Tuesday, October 14, 2014

Discovery Writer Reloaded

I am still rewriting my story and simultaneously translating it from German to English. Remember? I am glad I decided to do this. 

When I started I assumed that I would be able to improve the story, but I couldn't imagine how much I have to fix. Not plot-wise, but with regards to storytelling. I had far too much telling in it and not remotely enough showing. Additionally, some characters needed development in order to keep up with their assignment.

However, I realized there is another angle to it, that I wasn't aware before. I already knew that I am an inbetweener, something between plotter and discovery writer, and that I develop the plot during the breaks in the middle of the story.

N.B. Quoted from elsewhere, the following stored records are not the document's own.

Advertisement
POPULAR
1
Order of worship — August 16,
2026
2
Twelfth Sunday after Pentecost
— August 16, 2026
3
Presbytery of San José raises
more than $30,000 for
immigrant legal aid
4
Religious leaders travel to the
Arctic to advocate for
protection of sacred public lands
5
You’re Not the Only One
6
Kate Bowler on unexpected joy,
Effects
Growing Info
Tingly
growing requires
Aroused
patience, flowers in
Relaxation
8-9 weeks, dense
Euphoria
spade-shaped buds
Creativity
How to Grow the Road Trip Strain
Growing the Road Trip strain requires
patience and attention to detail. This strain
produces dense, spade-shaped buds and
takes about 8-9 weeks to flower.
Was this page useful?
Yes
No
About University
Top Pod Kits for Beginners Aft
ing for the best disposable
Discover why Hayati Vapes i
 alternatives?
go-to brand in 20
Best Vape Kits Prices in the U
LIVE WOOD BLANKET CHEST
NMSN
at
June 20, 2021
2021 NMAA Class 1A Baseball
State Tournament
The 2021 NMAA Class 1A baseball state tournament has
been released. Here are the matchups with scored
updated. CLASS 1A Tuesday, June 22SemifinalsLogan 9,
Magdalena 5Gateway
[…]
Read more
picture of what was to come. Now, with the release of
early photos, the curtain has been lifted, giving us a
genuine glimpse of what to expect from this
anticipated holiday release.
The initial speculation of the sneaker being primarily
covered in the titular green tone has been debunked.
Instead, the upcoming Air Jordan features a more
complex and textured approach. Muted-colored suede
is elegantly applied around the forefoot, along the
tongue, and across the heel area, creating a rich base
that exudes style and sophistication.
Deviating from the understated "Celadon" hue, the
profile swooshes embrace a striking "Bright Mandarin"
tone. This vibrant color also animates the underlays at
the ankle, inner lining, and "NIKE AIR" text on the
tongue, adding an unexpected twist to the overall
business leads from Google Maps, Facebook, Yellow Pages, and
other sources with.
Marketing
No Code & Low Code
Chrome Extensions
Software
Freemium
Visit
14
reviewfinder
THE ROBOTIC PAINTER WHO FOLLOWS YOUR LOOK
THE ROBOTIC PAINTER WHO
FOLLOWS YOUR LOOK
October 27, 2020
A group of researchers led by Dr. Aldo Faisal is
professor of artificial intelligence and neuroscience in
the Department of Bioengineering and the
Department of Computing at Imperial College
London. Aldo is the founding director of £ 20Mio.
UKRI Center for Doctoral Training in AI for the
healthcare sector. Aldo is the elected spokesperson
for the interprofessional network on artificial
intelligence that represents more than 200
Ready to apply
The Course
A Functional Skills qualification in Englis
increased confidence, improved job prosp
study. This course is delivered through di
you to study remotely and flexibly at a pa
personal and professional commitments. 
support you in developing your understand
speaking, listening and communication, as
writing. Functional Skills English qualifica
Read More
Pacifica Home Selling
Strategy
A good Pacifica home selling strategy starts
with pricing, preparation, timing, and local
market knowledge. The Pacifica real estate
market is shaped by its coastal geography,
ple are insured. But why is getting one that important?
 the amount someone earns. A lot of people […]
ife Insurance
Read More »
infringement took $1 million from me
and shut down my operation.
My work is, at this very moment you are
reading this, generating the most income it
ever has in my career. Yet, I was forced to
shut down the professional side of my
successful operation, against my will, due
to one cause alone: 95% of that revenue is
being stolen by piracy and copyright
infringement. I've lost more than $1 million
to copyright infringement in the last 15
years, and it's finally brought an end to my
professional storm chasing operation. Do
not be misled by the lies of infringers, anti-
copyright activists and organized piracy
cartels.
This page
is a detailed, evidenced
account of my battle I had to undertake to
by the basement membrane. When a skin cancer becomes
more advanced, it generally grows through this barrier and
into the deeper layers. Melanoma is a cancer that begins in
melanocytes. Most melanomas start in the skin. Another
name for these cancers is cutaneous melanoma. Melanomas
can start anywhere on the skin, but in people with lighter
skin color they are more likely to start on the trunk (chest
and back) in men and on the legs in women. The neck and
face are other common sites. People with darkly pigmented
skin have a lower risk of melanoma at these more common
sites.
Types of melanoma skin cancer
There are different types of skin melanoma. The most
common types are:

Going back through stories I wrote so far, I noticed that my first drafts always tend to be very short. I mean really short. 

I write my first drafts in a kind bare bones approach. Of course, there are side tracks and various characters, but outside the main characters and the central plot they are flat and colorless. It's the bare minimum to tell the story. 

You could also call it an extensive plot.

Please don't misunderstand me, there's nothing wrong with this approach. It simply means more work during the rewriting phase. It's a little like painting - first you do a sketch with a pencil and afterwards you color it. An then again it also means further backload the work. 

How it works out? See for your self, how the first lines evolved: 

"He had heard about the death sentence years ago on one of these old pirate radio stations. He knew this would be his last day. The night had already fallen and there was only a small sickle of purple left on the horizon. He had noticed the lights a while ago. Like fireflies they were crawling down the hill on the other side of the lake.

"Here they come. You are late guys, years late. Even for Argentinian benchmarks, you are late." 

His chuckle turned into a cough."

Not yet there, but a whole better than the first draft.